Je suis d’autant plus heurtée je crois, que pour ceux qui ne me connaîtraient pas ou n’auraient pas tout suivi, je travaille en milieu hospitalier. Qu’il y a 7, 6 et 5 semaines en arrière, on fracassait nos façons de faire, nos organisations, nos petites habitudes. Que ça a été aussi brutal et violent que pour tout le monde. Qu’on s’est préparé à des choses horribles que vous n’imaginez même pas, qu’on a fait le tour des bureaux qu’on pourrait transformer en chambres pour mettre un patient si besoin, qu’on testait certaines salles pour savoir si on pourrait les mettre en pression négative pour les changer en salles de réanimation improvisées. On n’en a pas eu besoin, ou pas encore, mais on a imaginé, inventé, proposé. Aujourd’hui encore on est en train de réinventer notre façon de faire pour continuer à nous occuper des patients Covid et des autres. On n’a pas attendu que le ministère de la Santé et les ARS nous le demandent, qu’ils nous donnent les directives, qu’ils nous expliquent combien de mètres carrés il fallait pour une salle de réa et combien de respirateurs on pouvait mettre au mètre carré.
Peut-être que c’est plus facile parce que chaque hôpital a une direction, qu’on a une forme d’autonomie décentralisée ? Peut-être parce qu’on savait que vu l’urgence de la situation on nous passerait tout et/ou qu’on pouvait tout se permettre ? Peut-être parce qu’on n’avait pas le choix ? Qu’on ne pouvait pas dire « non on ne veut pas ».

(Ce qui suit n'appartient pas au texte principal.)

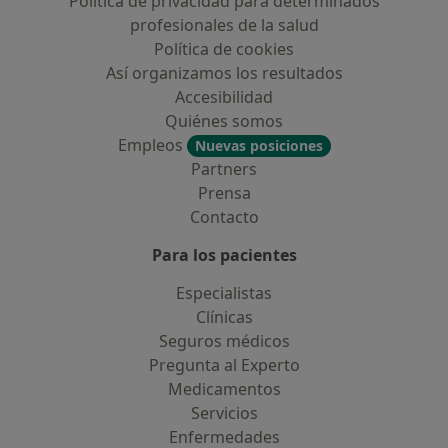
Política de privacidad para determinados
profesionales de la salud
Política de cookies
Así organizamos los resultados
Accesibilidad
Quiénes somos
Empleos
Nuevas posiciones
Partners
Prensa
Contacto
Para los pacientes
Especialistas
Clínicas
Seguros médicos
Pregunta al Experto
Medicamentos
Servicios
Enfermedades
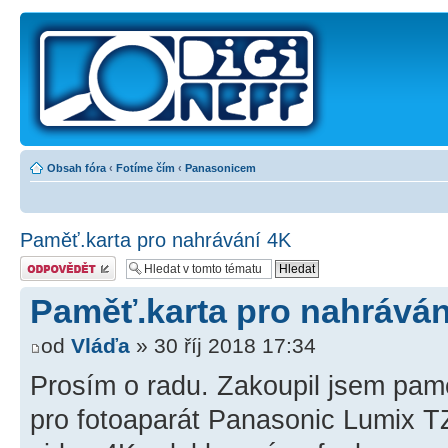
Obsah fóra
‹
Fotíme čím
‹
Panasonicem
Paměť.karta pro nahrávání 4K
Odeslat odpověď
Paměť.karta pro nahráván
od
Vláďa
» 30 říj 2018 17:34
Prosím o radu. Zakoupil jsem pa
pro fotoaparát Panasonic Lumix T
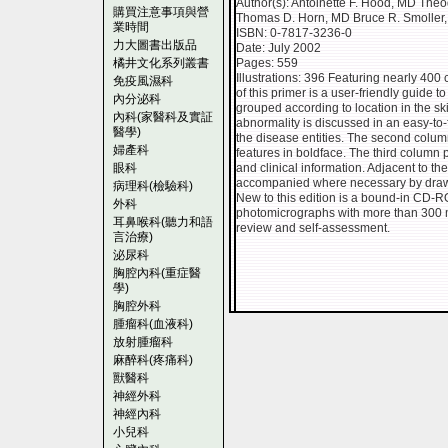
Author(s): Antoinette F. Hood, MD The
購買注意事項與營
Thomas D. Horn, MD Bruce R. Smoller
業時間
ISBN: 0-7817-3236-0
力大圖書出版品
Date: July 2002
橘井文化系列叢書
Pages: 559
Illustrations: 396 Featuring nearly 400
免疫風濕科
of this primer is a user-friendly guide t
內分泌科
grouped according to location in the s
內科(家醫科及實証
abnormality is discussed in an easy-to-f
醫學)
the disease entities. The second column l
婦產科
features in boldface. The third column pr
眼科
and clinical information. Adjacent to t
accompanied where necessary by drawing
病理科(檢驗科)
New to this edition is a bound-in CD-RO
外科
photomicrographs with more than 300 m
耳鼻喉科(聽力和語
review and self-assessment.
言治療)
泌尿科
胸腔內科(重症醫
學)
胸腔外科
腫瘤科(血液科)
放射腫瘤科
麻醉科(疼痛科)
獸醫科
神經外科
神經內科
小兒科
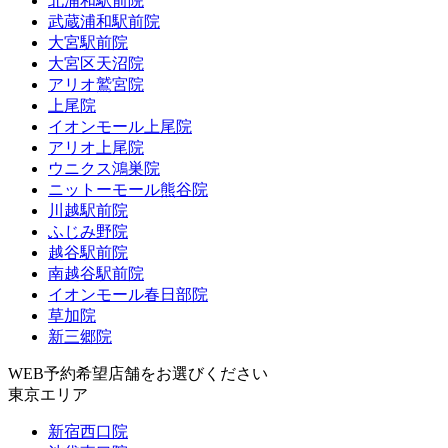
北浦和駅前院
武蔵浦和駅前院
大宮駅前院
大宮区天沼院
アリオ鷲宮院
上尾院
イオンモール上尾院
アリオ上尾院
ウニクス鴻巣院
ニットーモール熊谷院
川越駅前院
ふじみ野院
越谷駅前院
南越谷駅前院
イオンモール春日部院
草加院
新三郷院
WEB予約希望店舗をお選びください
東京エリア
新宿西口院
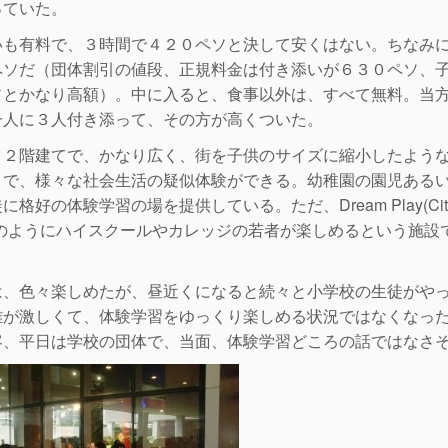
っていた。
いも有料で、３時間で４２０ペソと決して安くはない。ちなみ
ペソだ（団体割引の値段、正規料金は付き添いが６３０ペソ、
ソとかなり高額）。中に入ると、食事以外は、すべて無料。当
一人に３人付き添って、その方が高くついた。
、２階建てで、かなり広く、街を子供のサイズに縮小したよう
こで、様々な社会生活の疑似体験ができる。幼稚園の園児ある
に格好の体験学習の場を提供している。ただ、Dream Play(City
m)のようにハイスクールやカレッジの若者が楽しめるという施設
は、色々楽しめたが、昼近くになると続々と小学校の生徒がや
雑が激しくて、体験学習をゆっくり楽しめる状況ではなくなっ
客、平日は学校の団体で、当面、体験学習どころの話ではなさ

Attention, comprenons nous bien, je ne dis pas que la période actuelle n’est pas terriblement difficile et stressante. Et je ne dis pas que ça a été facile au départ pour nous. Qu’on a pas eu la boule au ventre et les larmes aux yeux. Mais être dans quelque chose de concret et de constructif ça nous a aidé. Ça nous aide. Ça nous donne de la stabilité là où il n’y en a plus, là où il n’y en aura plus avant un moment. Parce qu’à 5 semaines depuis le début du confinement il est vraiment temps d’accepter qu’on ne récupérera pas nos vies d’avant en claquant des doigts non ? Et de réfléchir à comment on va faire peut-être ? Comment on va changer nos habitudes, s’adapter ? En sachant que tout est mouvant, que la situation évolue constamment, que la vérité d’un jour ne l’est plus le lendemain.

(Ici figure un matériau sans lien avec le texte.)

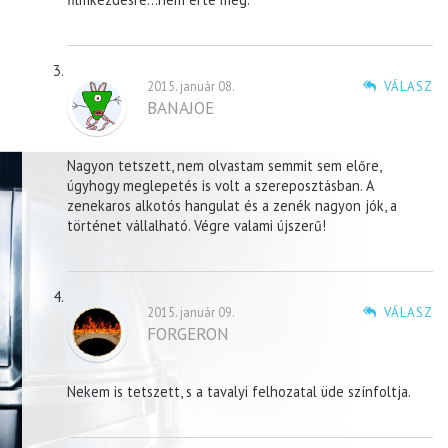
2015. január 08.
VÁLASZ
BANAJOE
Nagyon tetszett, nem olvastam semmit sem előre,
úgyhogy meglepetés is volt a szereposztásban. A
zenekaros alkotós hangulat és a zenék nagyon jók, a
történet vállalható. Végre valami újszerű!
2015. január 09.
VÁLASZ
FORGERON
Nekem is tetszett, s a tavalyi felhozatal üde színfoltja.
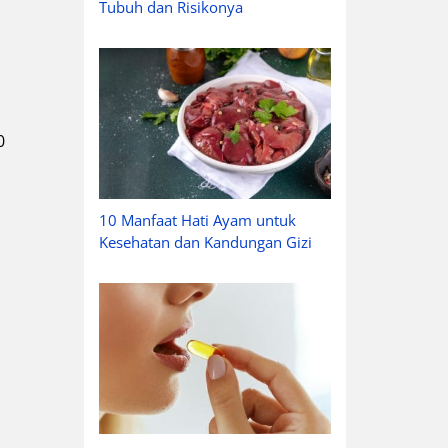
Tubuh dan Risikonya
0
10 Manfaat Hati Ayam untuk
Kesehatan dan Kandungan Gizi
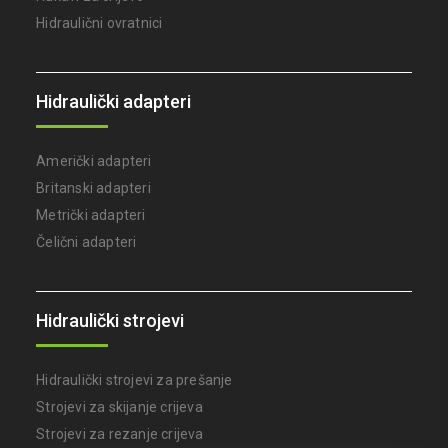
Hidraulični ovratnici
Hidraulički adapteri
Američki adapteri
Britanski adapteri
Metrički adapteri
Čelični adapteri
Hidraulički strojevi
Hidraulički strojevi za prešanje
Strojevi za skijanje crijeva
Strojevi za rezanje crijeva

Je crois, vraiment qu’il est temps d’arrêter d’attendre des autres qu’ils nous prennent par la main mais peut-être que j’ai tort ?
Je crois aussi qu’il est vraiment temps d’admettre qu’on a la trouille, très fort, une trouille qu’on ne maîtrise pas, au lieu de demander aux autres de nous donner ce qu’ils ne possèdent pas : la capacité de nous rassurer à 100%.